#### Work instruction
Count the lines below with the string "Board" in them. Only the number should be given.

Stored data

Segment Open

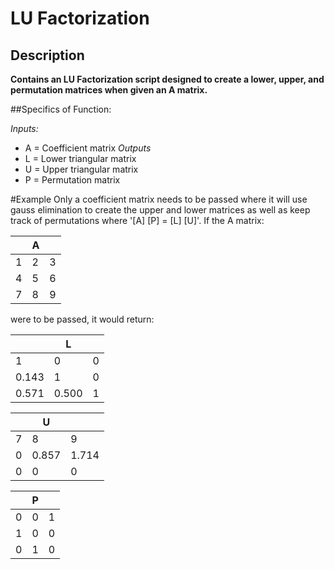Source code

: # LU Factorization 
## Description
**Contains an LU Factorization script designed to create a lower, upper, and permutation matrices when given an A matrix.**

##Specifics of Function:

*Inputs:*
- A = Coefficient matrix
*Outputs*
- L = Lower triangular matrix
- U = Upper triangular matrix
- P = Permutation matrix

#Example
Only a coefficient matrix needs to be passed where it will use gauss elimination to create the upper and lower matrices as well as keep track of permutations where '[A] [P] = [L] [U]'.
If the A matrix: 

|   | A |   |
|---|---|---|
|1  |2  |3  |  
|4  |5  |6  |				
|7  |8  |9  |

were to be passed, it would return:

|     |  L  |   |
|---  |---  |---|
|1    |0    |0  |
|0.143|1    |0  | 
|0.571|0.500|1  |

|   |  U  |     |
|---|---  |---  |
|7  |8    |9    |
|0  |0.857|1.714|
|0  |0    |0    |

|   | P |   |
|---|---|---|
|0  |0  |1  |
|1  |0  |0  |
|0  |1  |0  |
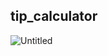 ## tip_calculator

![Untitled](https://user-images.githubusercontent.com/72328725/95407655-4331f500-093b-11eb-99bd-6e55d71af9b0.png)
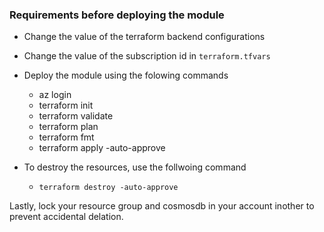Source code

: ### Requirements before deploying the module

* Change the value of the terraform backend configurations
* Change the value of the subscription id in `terraform.tfvars`
* Deploy the module using the folowing commands

    * az login
    * terraform init
    * terraform validate
    * terraform plan
    * terraform fmt
    * terraform apply -auto-approve

* To destroy the resources, use the follwoing command

    * `terraform destroy -auto-approve`

Lastly, lock your resource group and cosmosdb in your account inother to prevent accidental delation.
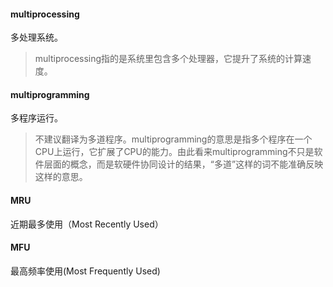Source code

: #### multiprocessing

多处理系统。

> multiprocessing指的是系统里包含多个处理器，它提升了系统的计算速度。

#### multiprogramming

多程序运行。

> 不建议翻译为多道程序。multiprogramming的意思是指多个程序在一个CPU上运行，它扩展了CPU的能力。由此看来multiprogramming不只是软件层面的概念，而是软硬件协同设计的结果，“多道”这样的词不能准确反映这样的意思。

#### MRU

近期最多使用（Most Recently Used）

#### MFU

最高频率使用(Most Frequently Used)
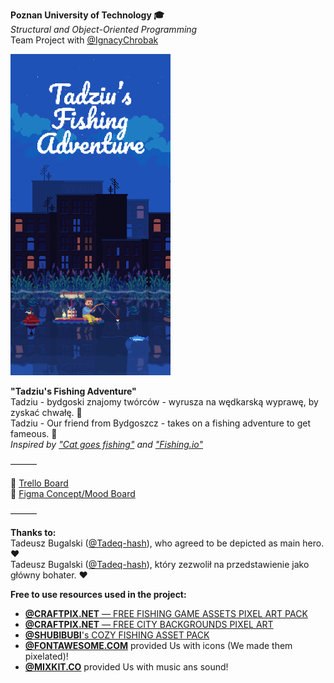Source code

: **Poznan University of Technology 🎓** \
*Structural and Object-Oriented Programming* \
Team Project with [@‌IgnacyChrobak](https://github.com/saladtopfive)

<!--
<img src="https://xkond3i.github.io/xKond3i/resources/logo_theme-bg.png" style="margin: 1rem 0; display: inline-block; border-radius: 100vmin; width: 4rem;">
<img src="https://avatars.githubusercontent.com/u/127973555?v=4" style="margin: 1rem 0; display: inline-block; border-radius: 100vmin; width: 4rem;">
-->

<img src="resources/promo.png" width=256>

**"Tadziu's Fishing Adventure"** \
Tadziu - bydgoski znajomy twórców - wyrusza na wędkarską wyprawę, by zyskać chwałę. 🎣 \
Tadziu - Our friend from Bydgoszcz - takes on a fishing adventure to get fameous. 🎣 \
*Inspired by ["Cat goes fishing"](https://store.steampowered.com/app/343780/Cat_Goes_Fishing/) and ["Fishing.io"](https://www.crazygames.com/game/fishing-io)*

———

🎣 [Trello Board](https://trello.com/b/PKK7mM5n/psio-team-project) \
🎣 [Figma Concept/Mood Board](https://www.figma.com/file/woyPS8ISQzgJqNXyHCYecT/Tadziu's-Fishing-Adventures?type=design&node-id=0%3A1&t=YevXVrn1Su3Uy0Kf-1)

———

**Thanks to:** \
Tadeusz Bugalski ([@Tadeq-hash](https://github.com/Tadeq-hash)), who agreed to be depicted as main hero. ❤ \
Tadeusz Bugalski ([@Tadeq-hash](https://github.com/Tadeq-hash)), który zezwolił na przedstawienie jako główny bohater. ❤

**Free to use resources used in the project:**
- [**@CRAFTPIX.NET** — FREE FISHING GAME ASSETS PIXEL ART PACK](https://craftpix.net/freebies/free-fishing-game-assets-pixel-art-pack/)
- [**@CRAFTPIX.NET** — FREE CITY BACKGROUNDS PIXEL ART](https://craftpix.net/freebies/free-city-backgrounds-pixel-art/)
- [**@SHUBIBUBI**'s COZY FISHING ASSET PACK](https://shubibubi.itch.io/cozy-fishing)
- [**@FONTAWESOME.COM**](https://fontawesome.com/) provided Us with icons (We made them pixelated)!
- [**@MIXKIT.CO**](https://mixkit.co/free-sound-effects/) provided Us with music ans sound!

Segment Closed

#### Answer box
2